What is a constraints-driven prompt?

A constraints-driven prompt is a structured instruction set for AI models that explicitly defines hard, non-negotiable limits (such as latency, cost, and legal compliance) alongside soft preferences. It ensures the AI operates within specific performance and regulatory boundaries from the start.

How do I set a performance budget for an LLM?

You set a performance budget by defining numeric thresholds for key metrics. Common budgets include latency (e.g., "response under 800ms"), token count (e.g., "max 1,500 output tokens"), and resource usage (e.g., "max 2 tool calls"). These should be stated as hard constraints using imperative language like MUST.

Which accessibility standards should I include in my prompts?

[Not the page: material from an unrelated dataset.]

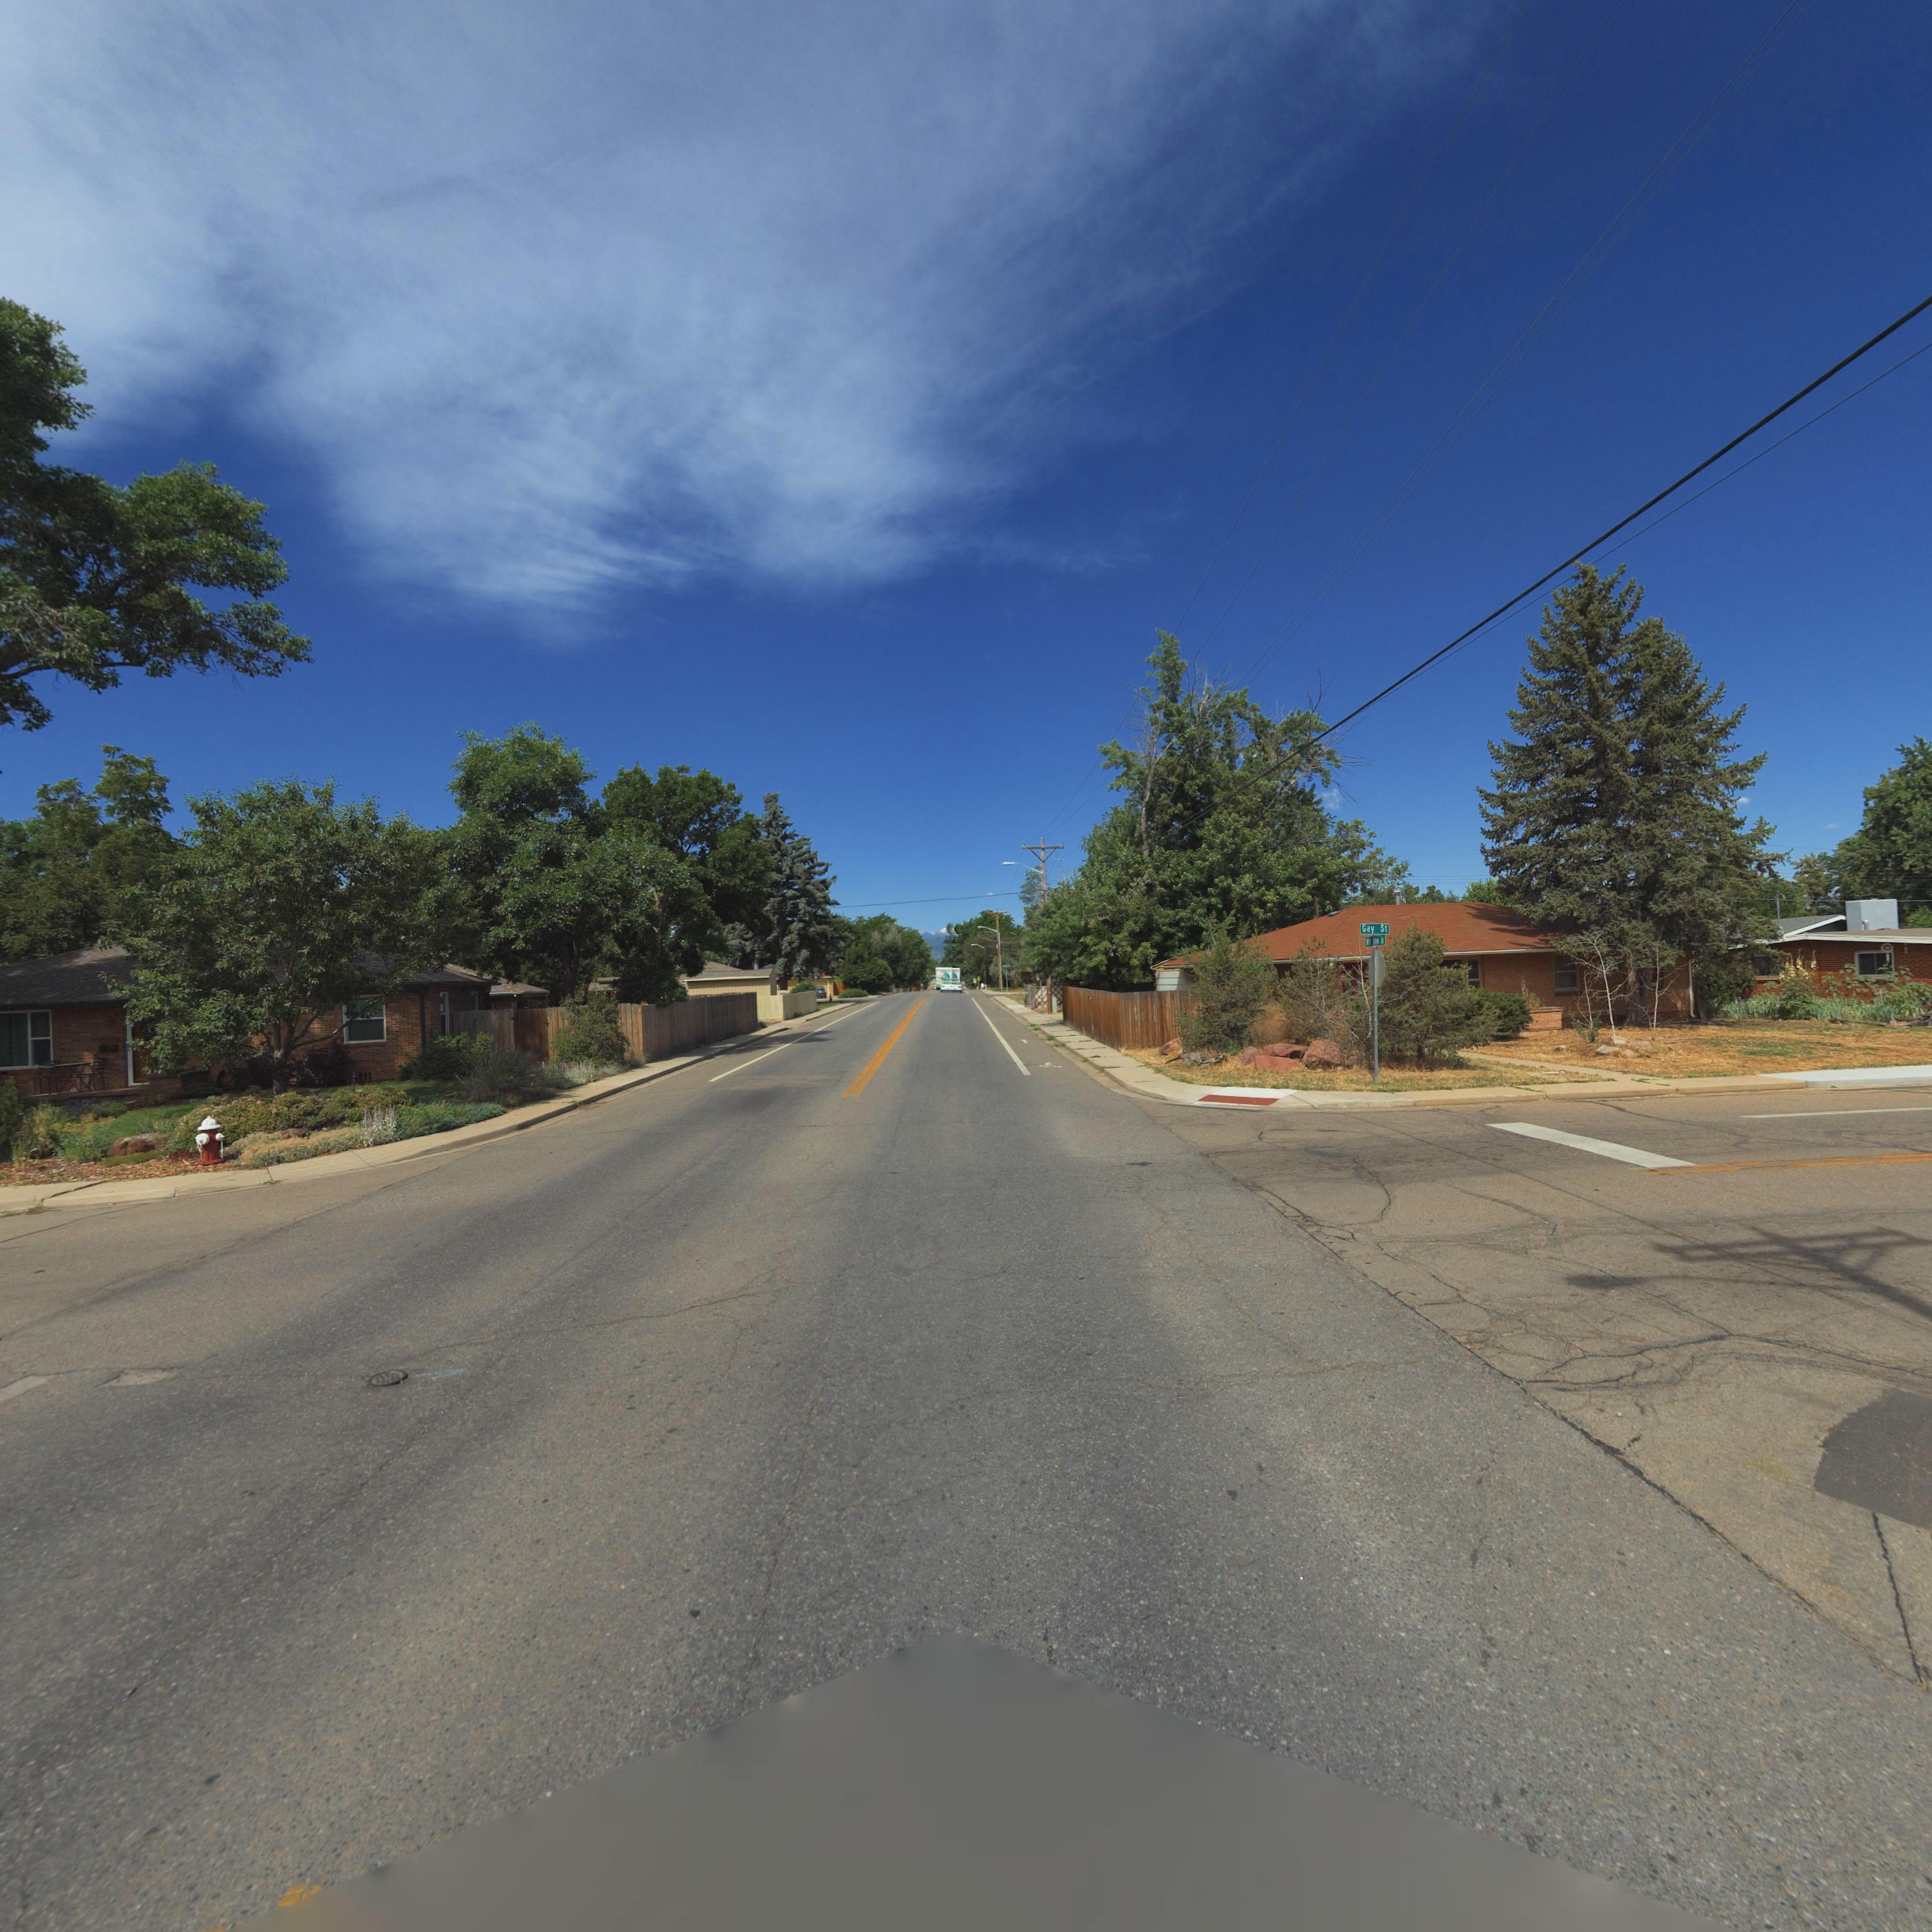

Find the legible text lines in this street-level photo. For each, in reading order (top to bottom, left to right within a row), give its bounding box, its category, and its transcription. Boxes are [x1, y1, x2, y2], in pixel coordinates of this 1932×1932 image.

[1362, 924, 1388, 934] StreetName: Gay St
[1366, 936, 1384, 946] StreetName: *tn V*e* **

For most web applications, especially in the U.S., you should reference WCAG 2.1 Level AA. For federal projects, include Section 508 (2017 Refresh). For state and local government, refer to the DOJ’s April 2024 Title II web accessibility rule. Always cite specific Success Criteria numbers (e.g., 1.1.1 for alt text) for best results.

What is the difference between hard constraints and soft preferences?

Hard constraints are mandatory rules that the AI must follow, often indicated by words like MUST or REQUIRED. Violating them is considered a failure. Soft preferences are desirable qualities the AI should aim for but can ignore if they conflict with a hard constraint, indicated by words like PREFER or SHOULD.

Do constraints-driven prompts reduce creativity?

They may narrow the range of possible outputs, but they increase reliability and compliance. In regulated industries like government or healthcare, this trade-off is essential. Creativity can still exist within the defined boundaries, particularly in how the AI structures its reasoning or selects phrasing, provided the core constraints are met.

How do I verify that my AI is following the constraints?

You cannot rely solely on the prompt. You must implement automated verification. For accessibility, use tools like axe-core or Siteimprove to scan generated HTML. For performance, monitor API logs for token counts and latency times. Combine prompt constraints with downstream validation checks.